US National Labs Salishan Fellowship

Salishan | Algorithms, Architecture, Language

Los Alamos | Lawrence Livermore | Lawrence Berkeley | Sandia

Christopher Altman  US graduate student in applied physics, Kavli Institute of Nanoscience, Delft University of Technology. Research foci include high-performance computing (HTMT), solid-state superconducting nanoelectronics, macroscopic quantum coherence and computation, quantum infomation processing in Josephson junction nanocircuits.

I was honored to participate in the US National Labs Conference on High Speed Computing from April 23-27, 2001 at Westin Salishan in Gleneden Beach, Oregon. Salishan is a half-mile's walk from the beach, a picturesque, mist-covered mountain resort that has been the setting for the conference since its inception.

__________

> [To-do list]
1. In the records, turn the lines from the one containing "Trace the roads" through the one containing "road 2 (unclassified): [(449,511),(466,448),(511,343)]" into a numbered list, skipping any blank lines.
2. Carry on the Salishan Fellowship page from its final sentence.

> [Dataset extract]

__________

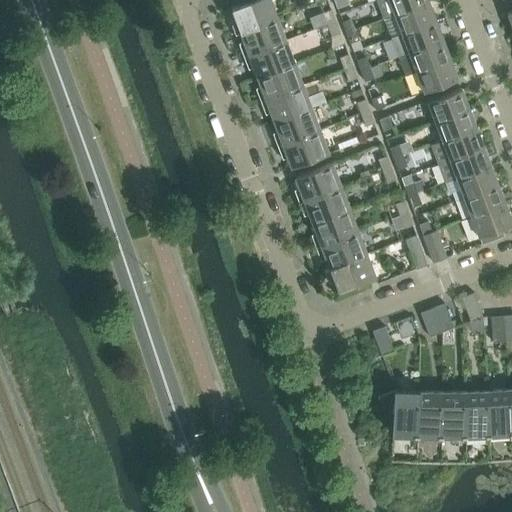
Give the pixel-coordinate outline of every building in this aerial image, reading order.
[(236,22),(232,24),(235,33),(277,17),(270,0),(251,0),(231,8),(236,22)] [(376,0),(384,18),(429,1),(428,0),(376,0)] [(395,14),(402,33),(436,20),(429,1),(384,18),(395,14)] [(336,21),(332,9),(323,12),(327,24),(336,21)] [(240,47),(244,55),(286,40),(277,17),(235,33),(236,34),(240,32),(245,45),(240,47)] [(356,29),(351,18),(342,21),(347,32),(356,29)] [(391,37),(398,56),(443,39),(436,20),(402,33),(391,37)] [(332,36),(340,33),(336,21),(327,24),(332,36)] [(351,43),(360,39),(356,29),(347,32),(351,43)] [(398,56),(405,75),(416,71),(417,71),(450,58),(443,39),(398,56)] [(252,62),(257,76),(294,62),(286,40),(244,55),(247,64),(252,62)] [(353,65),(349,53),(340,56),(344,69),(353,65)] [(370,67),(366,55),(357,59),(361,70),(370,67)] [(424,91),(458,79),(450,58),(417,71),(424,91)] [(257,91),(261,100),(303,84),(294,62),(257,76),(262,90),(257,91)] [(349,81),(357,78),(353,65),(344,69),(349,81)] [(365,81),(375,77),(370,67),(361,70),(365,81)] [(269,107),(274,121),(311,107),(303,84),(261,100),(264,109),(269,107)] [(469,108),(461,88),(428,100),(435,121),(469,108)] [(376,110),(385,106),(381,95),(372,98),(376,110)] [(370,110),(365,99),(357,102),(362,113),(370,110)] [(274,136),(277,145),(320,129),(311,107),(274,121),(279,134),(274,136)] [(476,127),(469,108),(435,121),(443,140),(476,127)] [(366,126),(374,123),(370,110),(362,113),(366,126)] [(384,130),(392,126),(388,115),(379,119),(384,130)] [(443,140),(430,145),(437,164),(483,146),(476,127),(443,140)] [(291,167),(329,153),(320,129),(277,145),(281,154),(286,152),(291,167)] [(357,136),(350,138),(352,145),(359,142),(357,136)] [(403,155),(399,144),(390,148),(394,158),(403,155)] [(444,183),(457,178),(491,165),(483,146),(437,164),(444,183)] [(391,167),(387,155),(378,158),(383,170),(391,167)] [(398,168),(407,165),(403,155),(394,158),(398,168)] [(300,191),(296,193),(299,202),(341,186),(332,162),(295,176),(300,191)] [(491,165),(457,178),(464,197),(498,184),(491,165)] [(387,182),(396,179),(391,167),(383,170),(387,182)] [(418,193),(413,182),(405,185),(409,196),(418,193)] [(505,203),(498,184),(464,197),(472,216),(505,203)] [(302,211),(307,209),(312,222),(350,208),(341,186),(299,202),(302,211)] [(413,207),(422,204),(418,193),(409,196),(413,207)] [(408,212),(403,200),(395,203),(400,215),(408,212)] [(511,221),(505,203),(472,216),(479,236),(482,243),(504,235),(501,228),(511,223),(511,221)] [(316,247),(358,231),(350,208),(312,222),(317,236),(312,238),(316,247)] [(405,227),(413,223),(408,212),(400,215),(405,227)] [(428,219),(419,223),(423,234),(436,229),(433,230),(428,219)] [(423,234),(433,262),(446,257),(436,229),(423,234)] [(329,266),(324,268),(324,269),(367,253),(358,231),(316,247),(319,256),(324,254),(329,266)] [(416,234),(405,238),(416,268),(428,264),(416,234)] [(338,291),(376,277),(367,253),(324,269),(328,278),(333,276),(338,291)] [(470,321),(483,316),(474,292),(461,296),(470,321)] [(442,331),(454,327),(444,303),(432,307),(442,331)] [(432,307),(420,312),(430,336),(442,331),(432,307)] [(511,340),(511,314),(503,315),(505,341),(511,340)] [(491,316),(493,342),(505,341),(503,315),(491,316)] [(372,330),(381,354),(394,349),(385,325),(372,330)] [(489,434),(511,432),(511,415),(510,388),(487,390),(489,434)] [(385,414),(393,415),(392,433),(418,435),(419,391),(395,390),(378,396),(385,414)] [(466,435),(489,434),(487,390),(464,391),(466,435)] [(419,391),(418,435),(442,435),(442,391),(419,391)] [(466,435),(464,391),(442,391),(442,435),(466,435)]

__________

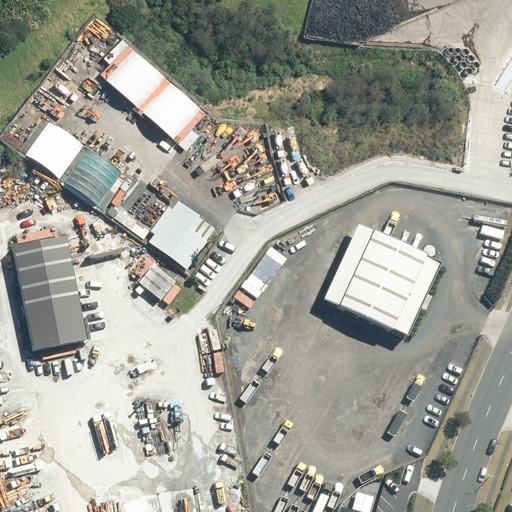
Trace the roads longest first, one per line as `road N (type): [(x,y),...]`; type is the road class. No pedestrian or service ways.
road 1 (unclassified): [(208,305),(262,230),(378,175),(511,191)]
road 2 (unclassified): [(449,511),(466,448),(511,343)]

__________

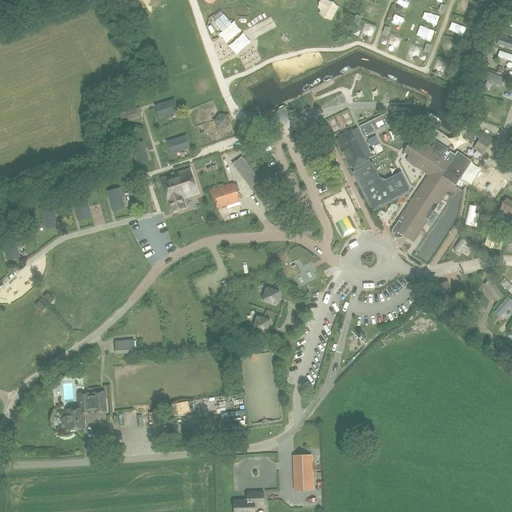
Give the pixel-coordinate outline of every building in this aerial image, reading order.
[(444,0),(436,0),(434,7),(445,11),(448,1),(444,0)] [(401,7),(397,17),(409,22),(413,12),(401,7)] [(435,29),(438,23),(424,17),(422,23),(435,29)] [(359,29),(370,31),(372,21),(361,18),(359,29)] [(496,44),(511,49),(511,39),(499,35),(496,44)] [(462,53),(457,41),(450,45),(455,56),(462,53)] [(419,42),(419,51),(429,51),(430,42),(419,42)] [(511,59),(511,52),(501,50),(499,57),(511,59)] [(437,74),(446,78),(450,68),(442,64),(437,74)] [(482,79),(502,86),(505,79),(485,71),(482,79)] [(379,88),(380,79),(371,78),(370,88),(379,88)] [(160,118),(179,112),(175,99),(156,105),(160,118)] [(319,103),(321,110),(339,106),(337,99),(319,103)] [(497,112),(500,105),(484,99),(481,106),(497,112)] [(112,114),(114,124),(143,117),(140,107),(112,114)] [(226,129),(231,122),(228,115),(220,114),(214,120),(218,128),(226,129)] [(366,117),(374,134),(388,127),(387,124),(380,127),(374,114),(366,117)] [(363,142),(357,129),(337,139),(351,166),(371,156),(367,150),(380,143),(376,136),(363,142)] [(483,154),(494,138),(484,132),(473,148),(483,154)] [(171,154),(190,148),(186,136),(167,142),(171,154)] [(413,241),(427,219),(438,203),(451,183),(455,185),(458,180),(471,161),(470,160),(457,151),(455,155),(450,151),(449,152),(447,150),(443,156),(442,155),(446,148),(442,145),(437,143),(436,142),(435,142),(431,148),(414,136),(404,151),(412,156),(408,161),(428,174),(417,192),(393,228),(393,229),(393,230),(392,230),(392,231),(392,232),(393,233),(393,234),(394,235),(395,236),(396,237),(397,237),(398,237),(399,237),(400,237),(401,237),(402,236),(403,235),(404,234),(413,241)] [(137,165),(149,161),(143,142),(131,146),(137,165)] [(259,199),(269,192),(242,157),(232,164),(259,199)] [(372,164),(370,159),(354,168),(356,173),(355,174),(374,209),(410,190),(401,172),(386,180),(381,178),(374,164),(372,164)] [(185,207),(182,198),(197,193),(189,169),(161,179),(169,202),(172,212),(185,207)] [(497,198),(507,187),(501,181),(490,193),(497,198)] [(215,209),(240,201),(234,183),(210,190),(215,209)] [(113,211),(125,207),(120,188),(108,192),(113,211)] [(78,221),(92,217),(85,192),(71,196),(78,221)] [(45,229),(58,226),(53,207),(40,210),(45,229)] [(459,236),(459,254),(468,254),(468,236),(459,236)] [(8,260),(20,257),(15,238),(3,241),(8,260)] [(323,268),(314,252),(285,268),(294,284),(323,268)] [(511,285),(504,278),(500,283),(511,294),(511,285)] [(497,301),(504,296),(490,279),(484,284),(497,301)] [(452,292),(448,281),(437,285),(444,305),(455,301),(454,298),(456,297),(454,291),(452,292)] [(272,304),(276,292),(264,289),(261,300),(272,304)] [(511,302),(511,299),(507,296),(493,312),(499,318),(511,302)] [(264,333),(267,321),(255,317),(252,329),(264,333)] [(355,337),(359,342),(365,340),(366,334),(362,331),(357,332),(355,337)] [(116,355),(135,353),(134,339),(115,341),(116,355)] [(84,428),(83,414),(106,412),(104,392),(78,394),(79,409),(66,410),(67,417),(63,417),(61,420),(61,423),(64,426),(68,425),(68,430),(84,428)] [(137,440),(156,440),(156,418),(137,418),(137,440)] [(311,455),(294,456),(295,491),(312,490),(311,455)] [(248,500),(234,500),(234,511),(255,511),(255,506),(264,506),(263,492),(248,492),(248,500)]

__________

> [Outputs in order]
1.
1. Trace the roads longest first, one per line as `road N (type): [(x,y),...]`; type is the road class. No pedestrian or service ways.
2. road 1 (unclassified): [(208,305),(262,230),(378,175),(511,191)]
3. road 2 (unclassified): [(449,511),(466,448),(511,343)]

2.
The conference, founded in 1980, was founded as a means of getting experts in computer architecture, languages, and algorithms together to improve communications, develop collaborations, solve problems of mutual interest, and provide effective leadership in the field of high speed computing. Attendance is by invitation only, and limited to about 170 of the best and brightest in the world.

The conference is sponsored by Lawrence Livermore, Los Alamos, and Sandia National Laboratories, as well as being co-sponsored by a number private companies—this year volunteering sponsors included Compaq, Cray Inc., Fujitsu, IBM, Intel, SAIC, SGI, StorageTek, and Sun Microsystems.

A highlight of the conference was the informal discussions held each evening in Salishan's Sunset Suite, a forum to exchange ideas, solve problems, and develop friendships. This year's talks profiled recent developments in nanotechnology, supercomputing, microelectromechanical systems, large-scale networks, memory architectures, data management, artificial intelligence, molecular electronics, and a number of other technologies that will significantly impact the future of information science and technology.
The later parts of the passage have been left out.